Mar 16, 2005 00:16
There is so much I want to say. I wanted to respond to (I think it was Maggie's) the post in TJMC, but I decided not to, mostly cuz I can say more here:
This one time, at band camp, I slept with my best friend.
This one time, at band camp, my best friend accidentally used my toothbrush.
This one time, at band camp, I had one of the best times of my life.
This one time, at band camp, I saw a shooting star with my new friend.
This one time, at band camp, I remember waking up insanely early and still being late to rookie drill.
This one time, at band camp, I danced crazily with my friend during a slow song.
I could go on and on.
I've been really nostalgic the last couple days. I remember how hard it was to graduate. It hurts now too that I'm not there for everyone who's graduating now. I won't be able to go to graduation, either. I miss the first half of senior year. Well. More like I miss the fun of the second half plus the lack of insane amounts of drama in the second half. I remember the crazy "fight" I had with Al in that second half. So weird. Being at college makes that impossible.

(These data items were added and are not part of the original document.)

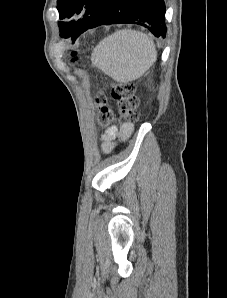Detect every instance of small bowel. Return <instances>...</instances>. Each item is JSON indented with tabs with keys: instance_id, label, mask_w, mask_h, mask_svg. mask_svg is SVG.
I'll use <instances>...</instances> for the list:
<instances>
[{
	"instance_id": "1",
	"label": "small bowel",
	"mask_w": 227,
	"mask_h": 298,
	"mask_svg": "<svg viewBox=\"0 0 227 298\" xmlns=\"http://www.w3.org/2000/svg\"><path fill=\"white\" fill-rule=\"evenodd\" d=\"M133 131V125L130 123H123L119 127L116 125L110 126L102 134L101 149L104 153H109L113 147L115 140H126Z\"/></svg>"
}]
</instances>
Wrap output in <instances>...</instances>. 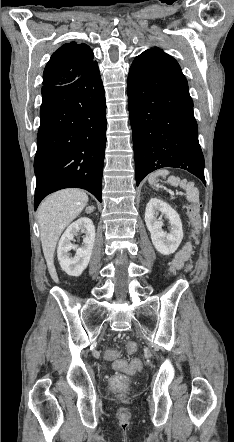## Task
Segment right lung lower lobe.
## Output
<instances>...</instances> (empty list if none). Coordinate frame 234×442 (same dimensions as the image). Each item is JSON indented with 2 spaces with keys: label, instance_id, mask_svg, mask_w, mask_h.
<instances>
[{
  "label": "right lung lower lobe",
  "instance_id": "1",
  "mask_svg": "<svg viewBox=\"0 0 234 442\" xmlns=\"http://www.w3.org/2000/svg\"><path fill=\"white\" fill-rule=\"evenodd\" d=\"M106 103L98 65L65 85L42 87L34 209L48 194L82 188L100 202Z\"/></svg>",
  "mask_w": 234,
  "mask_h": 442
}]
</instances>
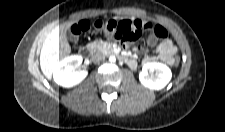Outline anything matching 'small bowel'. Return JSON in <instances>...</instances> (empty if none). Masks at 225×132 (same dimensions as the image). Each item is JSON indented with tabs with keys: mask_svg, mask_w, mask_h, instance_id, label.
I'll return each instance as SVG.
<instances>
[{
	"mask_svg": "<svg viewBox=\"0 0 225 132\" xmlns=\"http://www.w3.org/2000/svg\"><path fill=\"white\" fill-rule=\"evenodd\" d=\"M112 22L115 24V26L119 29L121 32L126 31H134L137 28L141 27L145 30H151L155 27L161 26H154L149 21H143L140 19H123L120 21L112 20ZM164 29V28H163ZM156 43L155 37H149V45L154 46ZM124 48H128L129 45L127 43L123 44ZM135 52L139 51V48L133 49ZM157 55L150 53L147 55L146 59L147 61H154L157 58L161 61L165 62L166 64L173 65L175 64V58L177 53V47L173 44V42L170 39L165 38L157 47H156ZM129 65L130 67L134 68L136 67V61L134 59H129Z\"/></svg>",
	"mask_w": 225,
	"mask_h": 132,
	"instance_id": "obj_1",
	"label": "small bowel"
}]
</instances>
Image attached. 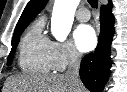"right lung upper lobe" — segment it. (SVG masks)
I'll return each mask as SVG.
<instances>
[{
    "instance_id": "right-lung-upper-lobe-1",
    "label": "right lung upper lobe",
    "mask_w": 127,
    "mask_h": 92,
    "mask_svg": "<svg viewBox=\"0 0 127 92\" xmlns=\"http://www.w3.org/2000/svg\"><path fill=\"white\" fill-rule=\"evenodd\" d=\"M47 1L48 0H30L20 17L14 32L27 27L36 15L44 8Z\"/></svg>"
}]
</instances>
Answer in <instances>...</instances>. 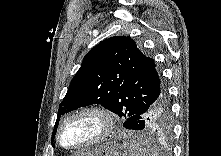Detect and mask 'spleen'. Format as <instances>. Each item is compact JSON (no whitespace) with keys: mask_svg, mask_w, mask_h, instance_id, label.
<instances>
[{"mask_svg":"<svg viewBox=\"0 0 221 156\" xmlns=\"http://www.w3.org/2000/svg\"><path fill=\"white\" fill-rule=\"evenodd\" d=\"M128 148L130 156H155L156 152L152 149L148 142L140 137L125 141L123 143Z\"/></svg>","mask_w":221,"mask_h":156,"instance_id":"obj_1","label":"spleen"}]
</instances>
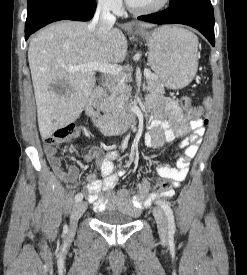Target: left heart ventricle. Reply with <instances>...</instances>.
Segmentation results:
<instances>
[{"label": "left heart ventricle", "instance_id": "b2bd125f", "mask_svg": "<svg viewBox=\"0 0 247 275\" xmlns=\"http://www.w3.org/2000/svg\"><path fill=\"white\" fill-rule=\"evenodd\" d=\"M135 8H150L161 3L162 0H129Z\"/></svg>", "mask_w": 247, "mask_h": 275}]
</instances>
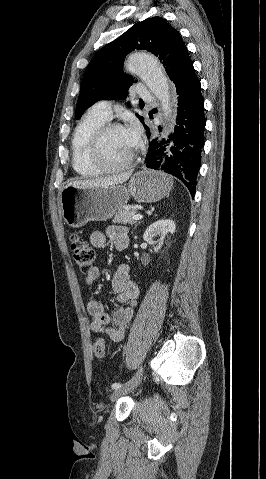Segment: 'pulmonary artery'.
<instances>
[{"instance_id":"1","label":"pulmonary artery","mask_w":266,"mask_h":479,"mask_svg":"<svg viewBox=\"0 0 266 479\" xmlns=\"http://www.w3.org/2000/svg\"><path fill=\"white\" fill-rule=\"evenodd\" d=\"M137 93L141 99H153L152 92L147 88L140 87L137 89ZM91 111L104 119L109 120L112 117L111 102L105 100L99 101L91 108Z\"/></svg>"}]
</instances>
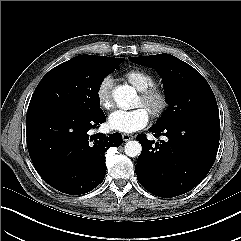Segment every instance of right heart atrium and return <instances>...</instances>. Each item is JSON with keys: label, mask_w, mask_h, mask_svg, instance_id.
I'll return each mask as SVG.
<instances>
[{"label": "right heart atrium", "mask_w": 241, "mask_h": 241, "mask_svg": "<svg viewBox=\"0 0 241 241\" xmlns=\"http://www.w3.org/2000/svg\"><path fill=\"white\" fill-rule=\"evenodd\" d=\"M96 98L102 109L110 110L113 107L112 99V78L104 77L98 84L96 89Z\"/></svg>", "instance_id": "obj_1"}]
</instances>
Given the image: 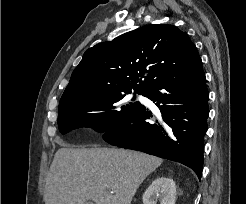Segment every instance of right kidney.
Segmentation results:
<instances>
[{
  "instance_id": "ca27d5eb",
  "label": "right kidney",
  "mask_w": 246,
  "mask_h": 204,
  "mask_svg": "<svg viewBox=\"0 0 246 204\" xmlns=\"http://www.w3.org/2000/svg\"><path fill=\"white\" fill-rule=\"evenodd\" d=\"M159 200L160 204H175L176 186L171 178H156L143 194L144 204H156Z\"/></svg>"
}]
</instances>
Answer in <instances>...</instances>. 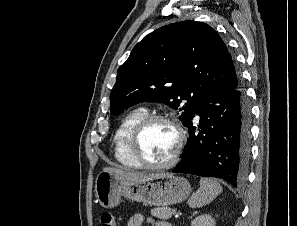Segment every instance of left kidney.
Segmentation results:
<instances>
[{
	"instance_id": "5707ae66",
	"label": "left kidney",
	"mask_w": 297,
	"mask_h": 226,
	"mask_svg": "<svg viewBox=\"0 0 297 226\" xmlns=\"http://www.w3.org/2000/svg\"><path fill=\"white\" fill-rule=\"evenodd\" d=\"M191 226H215V221L209 214H203L192 220Z\"/></svg>"
}]
</instances>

I think losing touch with someone and then talking to them again makes stuff really odd. It's like...awkward at times, but sometimes it's crazy how natural it feels. Without even trying. I'm fucking rambling because I can't figure out what I want to say. I know who I want to say this to, but I know that I shouldn't and I can't and I wouldn't know what to say anyway. I don't know what I want, but that's a good thing because even if I knew, I wouldn't be able to get it.
I'm coming to UVA this weekend for the Blue Ridge Boogie thing, this swing dance workshop. So I'll be there (it's in Newcomb) for most of the time, aka Saturday, but I'm trying to get a ride down on Friday, so let me know if you want to hang out. (Even if I saw you less than a week ago:)).